ロシアはウクライナの防衛線を襲撃する代わりに、旧式のT-55戦車とT-62戦車を火力支援兵器として使用し、それが効果を発揮するのに役立った。
ロシアは昨年末から、数か月に及ぶ激戦で多大な損失を被った装甲部隊を補充するため、数千両のT-55戦車とT-62戦車を保管庫から引き出し、ウクライナの戦場へ移送し始めている。
ウクライナ軍は今年初め、ロシア軍から数台のT-62を捕獲し、戦場に戻すために修理と改修を行っていると発表した。この事実から、西側の専門家の中には、ロシアが60年前の戦車を戦場に送り込んだのは間違いであり、現代の戦場ではもはや役割を果たすことはほとんど不可能であると考える者もいる。
ウクライナの戦場にあるロシアのT-62M戦車。写真:ビジネスインサイダー
しかし、王立統合軍事研究所(RUSI)が新たに発表した報告書によると、ロシア軍は当初の混乱の後、保管中の古い装甲戦車を効果的に活用する方法を見つけ、戦闘における優位性を示し続けているという。
RUSIが戦場で旧式のロシア戦車に遭遇したウクライナ将校数名にインタビューした後に作成したこの報告書は、当初の損失の後、ウクライナ軍が戦術を大幅に変更したことを明らかにしている。
彼らはもはや旧式戦車を先鋒として使い、ウクライナの防衛線を直接攻撃することはなくなった。なぜなら、T-55とT-62は防御システムの有効性が低く、機動性と火力効率も現代の戦車に比べて劣っており、従来の対戦車兵器による敵の攻撃に対して脆弱だからである。
その代わりに、ロシアはT-55戦車とT-62戦車を「移動式砲兵プラットフォーム」として使用し、砲兵のバックアップとして機能し、歩兵部隊に長距離火力支援を提供し、敵の防御の弱点への電撃攻撃に参加した。

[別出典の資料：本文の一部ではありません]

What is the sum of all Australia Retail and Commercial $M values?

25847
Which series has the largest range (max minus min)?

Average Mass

2022年5月、列車に乗ったロシアのT-62戦車。写真:ドライブ
「ロシアの装甲戦闘戦術は紛争中に大きく進化した」とRUSIの報告書は述べている。 「T-55やT-62のような旧式の戦車を戦闘に導入したことはソーシャルメディアで嘲笑されたが、現在ではBMP装甲車や他の歩兵戦闘車に似た、しかしより強力な火力支援車両として使用されている。」
報告書によると、T-55戦車とT-62戦車は1.5キロ以上離れた標的を攻撃する能力があり、特に誘導対戦車兵器に対する脆弱性が低い地域では「戦場で依然として深刻な脅威となっている」という。
報告書によると、T-62戦車の115mm滑腔砲は重砲ほど威力も精度も高くないが、機動性が高く防御力も高いため、常に動き続ける歩兵部隊への支援としてより効果的だという。

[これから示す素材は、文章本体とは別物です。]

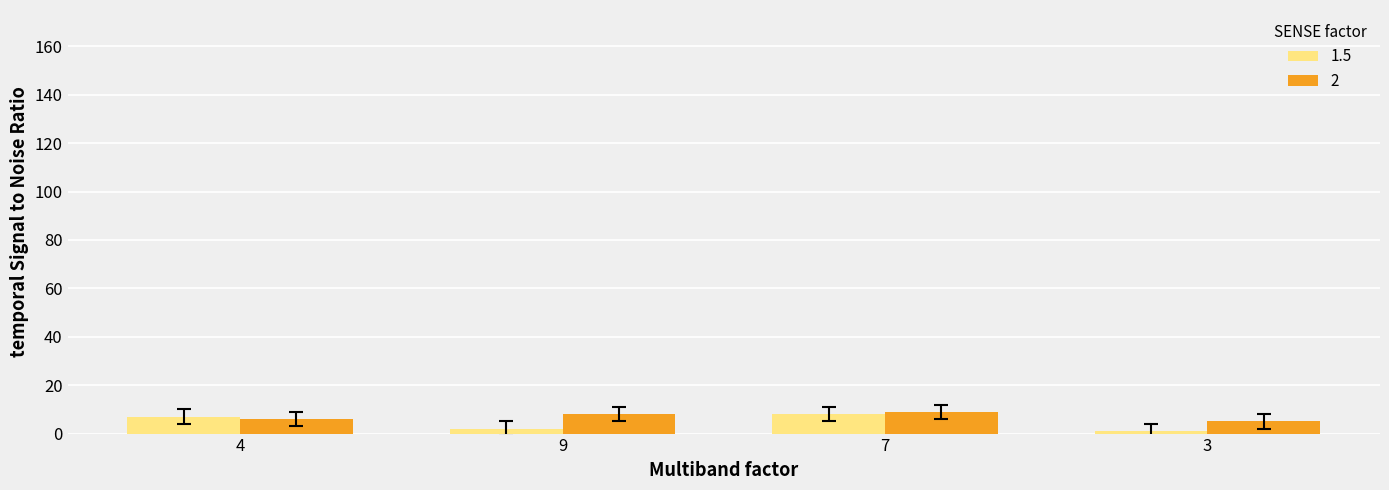

Is the value of 2 at 7 greater than the value of 1.5 at 3?

Yes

RUSIの専門家らはまた、ロシアはウクライナ軍が再編成している時間帯に、古い戦車を使って夜間襲撃を行うことが多いとし、「目標地域に素早く接近し、最短時間でできるだけ多くの弾丸を発射し、その後撤退する」と述べている。
報告書によると、旧式のロシア戦車は熱放射を遮断する素材を装備しており、夜明けや夕暮れ、つまり熱干渉と呼ばれる時間帯に攻撃されることが多く、戦車が周囲の環境に最も近づくため、誘導対戦車ミサイルの熱追尾センサーが効果を発揮しにくいという。

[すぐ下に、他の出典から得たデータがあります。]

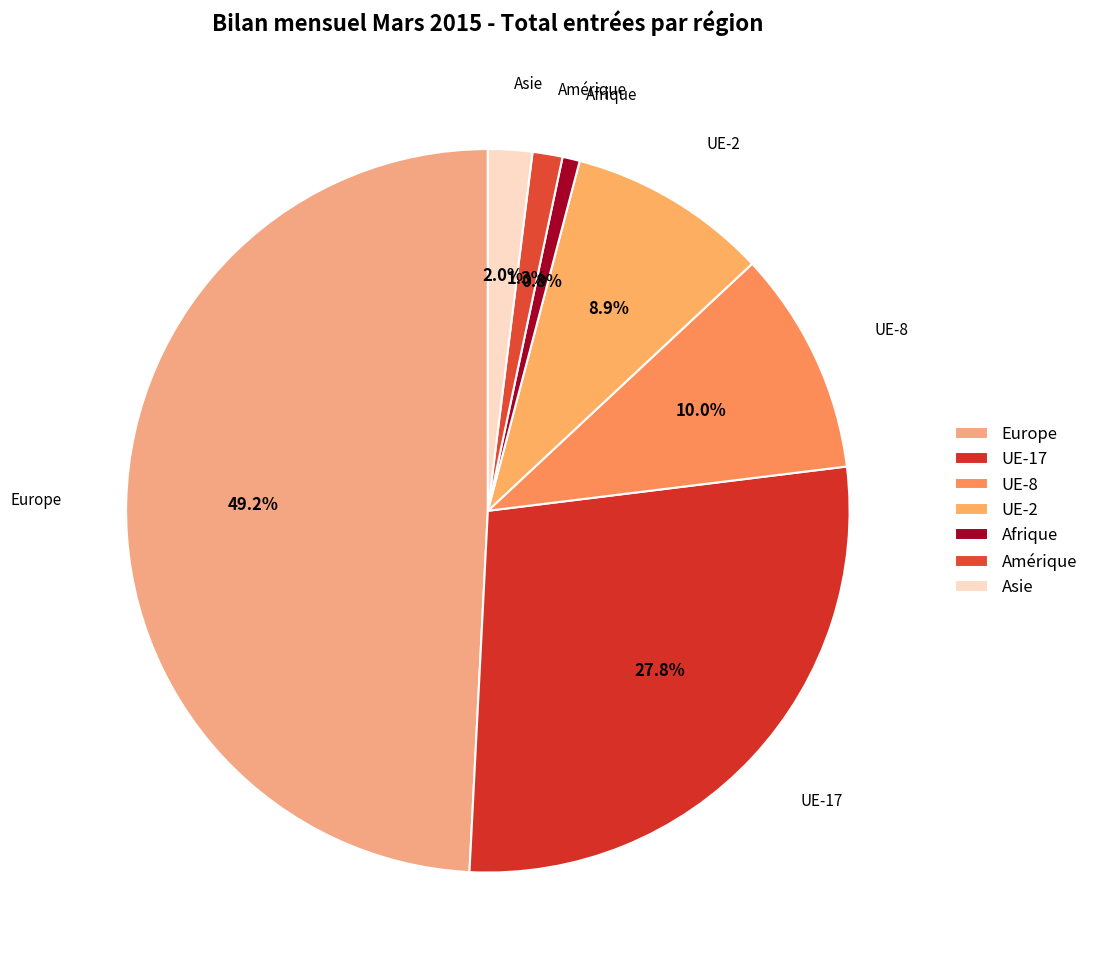

What portion of the pie excludes Europe?

50.8%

3月22日に公開された写真には、列車に乗ったロシアのT-54/55戦車が写っている。写真:ドライブ
最近、西側諸国の専門家らは、ロシア軍はウクライナ戦争で多くの弱点を露呈し、多大な損失を被ったと指摘した。ワシントンDCの戦略国際問題研究所は2月、2022年2月にウクライナとの紛争が勃発して以来、ロシアは2,000台以上の戦車を失ったと推定した。
しかし、RUSIの報告書は、ロシアが経験から学び、戦術や戦闘方法を調整し、電子戦や工学など他の分野での強みを促進していることを示している。古い戦車の運用方法は、ロシアの装甲部隊がウクライナの戦場の現実に適応するために多くの改良を加えてきたことを証明している。